Material to process Start Marker

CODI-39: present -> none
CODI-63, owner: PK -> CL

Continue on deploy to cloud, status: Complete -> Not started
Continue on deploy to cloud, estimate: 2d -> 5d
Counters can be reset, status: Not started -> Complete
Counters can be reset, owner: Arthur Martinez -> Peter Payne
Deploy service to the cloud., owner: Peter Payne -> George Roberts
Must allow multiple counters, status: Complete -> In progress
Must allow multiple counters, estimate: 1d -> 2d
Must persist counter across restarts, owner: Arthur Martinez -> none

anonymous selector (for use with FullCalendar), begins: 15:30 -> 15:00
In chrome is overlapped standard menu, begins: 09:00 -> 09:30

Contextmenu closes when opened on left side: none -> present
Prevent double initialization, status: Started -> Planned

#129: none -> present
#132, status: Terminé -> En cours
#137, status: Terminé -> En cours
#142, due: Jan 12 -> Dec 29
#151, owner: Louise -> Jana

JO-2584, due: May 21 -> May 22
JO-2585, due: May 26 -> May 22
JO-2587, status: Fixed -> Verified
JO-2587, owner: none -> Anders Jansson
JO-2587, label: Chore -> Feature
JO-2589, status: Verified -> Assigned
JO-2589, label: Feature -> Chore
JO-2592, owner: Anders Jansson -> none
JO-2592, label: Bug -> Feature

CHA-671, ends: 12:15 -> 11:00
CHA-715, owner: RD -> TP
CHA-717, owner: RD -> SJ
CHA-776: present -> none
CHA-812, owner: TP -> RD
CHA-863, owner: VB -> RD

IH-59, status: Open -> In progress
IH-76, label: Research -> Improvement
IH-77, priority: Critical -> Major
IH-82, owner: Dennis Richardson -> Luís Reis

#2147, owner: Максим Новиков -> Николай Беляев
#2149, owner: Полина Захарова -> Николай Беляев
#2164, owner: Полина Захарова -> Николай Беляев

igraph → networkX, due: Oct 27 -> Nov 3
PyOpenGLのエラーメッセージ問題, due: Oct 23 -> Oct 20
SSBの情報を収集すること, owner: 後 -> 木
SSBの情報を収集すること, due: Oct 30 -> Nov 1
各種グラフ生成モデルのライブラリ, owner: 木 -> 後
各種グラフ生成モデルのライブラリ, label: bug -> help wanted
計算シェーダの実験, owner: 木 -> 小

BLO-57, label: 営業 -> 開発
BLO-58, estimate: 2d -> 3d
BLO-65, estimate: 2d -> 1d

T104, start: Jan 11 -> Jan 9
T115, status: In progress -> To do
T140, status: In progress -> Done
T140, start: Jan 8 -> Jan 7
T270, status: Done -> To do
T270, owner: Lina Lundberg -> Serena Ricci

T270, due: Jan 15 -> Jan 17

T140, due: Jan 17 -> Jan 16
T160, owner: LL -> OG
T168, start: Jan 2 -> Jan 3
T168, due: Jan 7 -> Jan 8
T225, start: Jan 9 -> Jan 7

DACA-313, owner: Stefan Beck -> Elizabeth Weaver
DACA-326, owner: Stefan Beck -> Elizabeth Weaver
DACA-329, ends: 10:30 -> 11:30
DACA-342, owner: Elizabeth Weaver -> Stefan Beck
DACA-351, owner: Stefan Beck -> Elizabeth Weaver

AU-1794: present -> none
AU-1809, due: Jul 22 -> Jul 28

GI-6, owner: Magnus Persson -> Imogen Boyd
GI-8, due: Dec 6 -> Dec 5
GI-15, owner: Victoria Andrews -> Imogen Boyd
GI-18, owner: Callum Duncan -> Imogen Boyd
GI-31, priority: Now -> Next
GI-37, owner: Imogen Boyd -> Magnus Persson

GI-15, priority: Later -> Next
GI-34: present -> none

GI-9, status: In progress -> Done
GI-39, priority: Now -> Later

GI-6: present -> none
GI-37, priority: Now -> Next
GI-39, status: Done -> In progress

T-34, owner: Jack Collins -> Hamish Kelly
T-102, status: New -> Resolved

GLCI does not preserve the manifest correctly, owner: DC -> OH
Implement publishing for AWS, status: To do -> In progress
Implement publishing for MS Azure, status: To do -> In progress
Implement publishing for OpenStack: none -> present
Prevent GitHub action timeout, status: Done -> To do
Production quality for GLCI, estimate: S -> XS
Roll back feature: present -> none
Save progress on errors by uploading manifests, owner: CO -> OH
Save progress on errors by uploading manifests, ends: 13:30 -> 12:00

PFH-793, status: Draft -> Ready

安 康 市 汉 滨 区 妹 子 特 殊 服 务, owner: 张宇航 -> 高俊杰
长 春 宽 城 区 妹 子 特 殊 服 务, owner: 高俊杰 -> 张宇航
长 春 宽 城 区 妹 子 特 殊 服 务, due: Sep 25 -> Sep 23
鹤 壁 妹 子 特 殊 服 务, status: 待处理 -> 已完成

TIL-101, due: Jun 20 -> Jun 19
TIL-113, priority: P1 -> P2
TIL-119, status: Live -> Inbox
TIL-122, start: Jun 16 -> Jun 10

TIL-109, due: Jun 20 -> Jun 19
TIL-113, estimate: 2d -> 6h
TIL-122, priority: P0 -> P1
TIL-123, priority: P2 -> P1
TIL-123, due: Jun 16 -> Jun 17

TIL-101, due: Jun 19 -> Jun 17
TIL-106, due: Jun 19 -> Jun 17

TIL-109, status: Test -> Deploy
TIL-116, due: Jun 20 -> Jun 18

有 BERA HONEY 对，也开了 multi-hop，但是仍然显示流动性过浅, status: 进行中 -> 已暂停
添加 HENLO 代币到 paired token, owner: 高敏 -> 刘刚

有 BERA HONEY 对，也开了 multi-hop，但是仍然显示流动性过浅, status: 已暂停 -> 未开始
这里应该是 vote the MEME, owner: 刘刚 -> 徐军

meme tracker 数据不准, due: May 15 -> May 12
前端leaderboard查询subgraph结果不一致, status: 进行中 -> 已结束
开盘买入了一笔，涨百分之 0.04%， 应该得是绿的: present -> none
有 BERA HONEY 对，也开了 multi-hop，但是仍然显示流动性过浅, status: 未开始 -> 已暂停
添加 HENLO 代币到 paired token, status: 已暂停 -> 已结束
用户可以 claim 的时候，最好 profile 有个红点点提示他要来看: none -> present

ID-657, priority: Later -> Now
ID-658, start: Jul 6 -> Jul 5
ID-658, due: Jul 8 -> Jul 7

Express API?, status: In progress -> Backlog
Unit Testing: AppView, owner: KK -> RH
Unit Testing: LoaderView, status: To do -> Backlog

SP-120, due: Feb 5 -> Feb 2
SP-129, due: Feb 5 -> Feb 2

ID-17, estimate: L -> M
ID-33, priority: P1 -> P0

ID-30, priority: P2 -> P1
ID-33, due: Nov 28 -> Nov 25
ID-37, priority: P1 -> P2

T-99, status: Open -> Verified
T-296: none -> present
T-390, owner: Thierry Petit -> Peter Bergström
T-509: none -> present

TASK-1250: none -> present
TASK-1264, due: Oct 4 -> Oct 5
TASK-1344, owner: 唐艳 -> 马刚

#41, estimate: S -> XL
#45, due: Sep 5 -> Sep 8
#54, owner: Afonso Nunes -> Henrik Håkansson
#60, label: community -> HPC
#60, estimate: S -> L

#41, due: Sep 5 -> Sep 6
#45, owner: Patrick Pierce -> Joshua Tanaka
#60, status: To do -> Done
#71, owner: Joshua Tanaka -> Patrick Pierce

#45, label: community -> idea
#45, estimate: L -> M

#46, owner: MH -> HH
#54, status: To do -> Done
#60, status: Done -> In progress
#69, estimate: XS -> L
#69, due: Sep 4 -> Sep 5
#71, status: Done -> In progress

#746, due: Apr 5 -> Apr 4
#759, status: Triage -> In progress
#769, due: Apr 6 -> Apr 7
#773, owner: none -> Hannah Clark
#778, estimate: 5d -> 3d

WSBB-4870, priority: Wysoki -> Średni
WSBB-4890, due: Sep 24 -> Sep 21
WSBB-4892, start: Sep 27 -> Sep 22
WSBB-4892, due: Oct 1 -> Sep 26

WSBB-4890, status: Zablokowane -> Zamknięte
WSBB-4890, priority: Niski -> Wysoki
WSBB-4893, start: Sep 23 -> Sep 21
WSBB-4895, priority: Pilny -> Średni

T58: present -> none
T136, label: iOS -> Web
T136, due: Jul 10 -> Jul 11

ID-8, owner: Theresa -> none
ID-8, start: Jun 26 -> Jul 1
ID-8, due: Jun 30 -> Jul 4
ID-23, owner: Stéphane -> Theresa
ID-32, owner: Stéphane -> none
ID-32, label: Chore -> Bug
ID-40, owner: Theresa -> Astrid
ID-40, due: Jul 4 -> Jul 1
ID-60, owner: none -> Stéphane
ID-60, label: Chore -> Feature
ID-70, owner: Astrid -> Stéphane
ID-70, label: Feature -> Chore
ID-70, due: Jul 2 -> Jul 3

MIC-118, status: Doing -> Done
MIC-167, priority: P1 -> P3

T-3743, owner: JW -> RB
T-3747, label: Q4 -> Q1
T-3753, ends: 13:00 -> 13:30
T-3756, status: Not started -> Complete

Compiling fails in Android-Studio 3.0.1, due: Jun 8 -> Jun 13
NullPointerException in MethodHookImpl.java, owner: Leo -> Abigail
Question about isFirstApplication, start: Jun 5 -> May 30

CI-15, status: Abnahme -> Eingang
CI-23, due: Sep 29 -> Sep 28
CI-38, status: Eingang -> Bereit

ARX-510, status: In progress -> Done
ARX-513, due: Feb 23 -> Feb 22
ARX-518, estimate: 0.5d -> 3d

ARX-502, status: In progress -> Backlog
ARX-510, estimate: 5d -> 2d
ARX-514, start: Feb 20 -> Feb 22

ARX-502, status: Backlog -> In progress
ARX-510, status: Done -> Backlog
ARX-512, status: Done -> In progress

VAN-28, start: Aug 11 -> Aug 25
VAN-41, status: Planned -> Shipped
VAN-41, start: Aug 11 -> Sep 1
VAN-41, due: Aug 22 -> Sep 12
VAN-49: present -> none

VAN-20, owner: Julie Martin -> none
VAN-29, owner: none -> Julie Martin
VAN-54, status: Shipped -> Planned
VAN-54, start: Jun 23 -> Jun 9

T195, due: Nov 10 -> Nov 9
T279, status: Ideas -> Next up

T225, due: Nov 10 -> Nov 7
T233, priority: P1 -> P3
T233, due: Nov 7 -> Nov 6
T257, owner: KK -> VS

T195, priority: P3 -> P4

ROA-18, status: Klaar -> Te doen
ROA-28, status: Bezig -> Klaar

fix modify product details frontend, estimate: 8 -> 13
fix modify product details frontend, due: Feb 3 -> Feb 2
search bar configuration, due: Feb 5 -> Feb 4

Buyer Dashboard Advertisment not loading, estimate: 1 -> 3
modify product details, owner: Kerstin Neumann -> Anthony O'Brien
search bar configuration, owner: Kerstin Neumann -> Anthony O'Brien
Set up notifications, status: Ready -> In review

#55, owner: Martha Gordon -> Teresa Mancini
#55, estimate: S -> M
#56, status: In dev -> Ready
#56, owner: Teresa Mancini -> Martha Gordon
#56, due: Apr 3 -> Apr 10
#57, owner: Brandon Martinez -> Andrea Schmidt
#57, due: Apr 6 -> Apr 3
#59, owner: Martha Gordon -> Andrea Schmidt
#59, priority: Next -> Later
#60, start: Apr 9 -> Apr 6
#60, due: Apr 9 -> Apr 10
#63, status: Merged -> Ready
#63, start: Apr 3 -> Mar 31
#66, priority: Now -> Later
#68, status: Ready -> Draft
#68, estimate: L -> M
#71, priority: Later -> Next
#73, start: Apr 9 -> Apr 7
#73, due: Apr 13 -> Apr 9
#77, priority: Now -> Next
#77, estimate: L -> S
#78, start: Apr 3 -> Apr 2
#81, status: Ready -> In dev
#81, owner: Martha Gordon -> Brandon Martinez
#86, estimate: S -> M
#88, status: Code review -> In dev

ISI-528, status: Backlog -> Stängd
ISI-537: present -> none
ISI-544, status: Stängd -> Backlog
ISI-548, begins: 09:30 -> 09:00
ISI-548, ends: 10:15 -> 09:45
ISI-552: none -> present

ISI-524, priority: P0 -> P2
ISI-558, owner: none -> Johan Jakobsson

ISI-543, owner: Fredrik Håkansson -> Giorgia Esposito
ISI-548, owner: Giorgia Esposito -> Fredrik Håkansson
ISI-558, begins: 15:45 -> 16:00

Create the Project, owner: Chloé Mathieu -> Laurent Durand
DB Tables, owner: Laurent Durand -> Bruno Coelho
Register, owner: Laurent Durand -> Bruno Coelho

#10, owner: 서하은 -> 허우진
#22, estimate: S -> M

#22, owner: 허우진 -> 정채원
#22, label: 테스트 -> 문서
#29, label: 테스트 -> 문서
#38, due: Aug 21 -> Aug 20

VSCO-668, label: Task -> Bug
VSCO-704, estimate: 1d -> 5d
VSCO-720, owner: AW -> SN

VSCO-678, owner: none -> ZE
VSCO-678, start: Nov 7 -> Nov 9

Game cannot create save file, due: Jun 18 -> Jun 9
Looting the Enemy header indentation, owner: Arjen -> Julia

Material to process End Marker

Assignment:
Could you restate word for word the lines above, from the one that contains "GI-6: present -> none" through the one that contains "Implement publishing for AWS, status: To", and no others?

Solution below:
GI-6: present -> none
GI-37, priority: Now -> Next
GI-39, status: Done -> In progress

T-34, owner: Jack Collins -> Hamish Kelly
T-102, status: New -> Resolved

GLCI does not preserve the manifest correctly, owner: DC -> OH
Implement publishing for AWS, status: To do -> In progress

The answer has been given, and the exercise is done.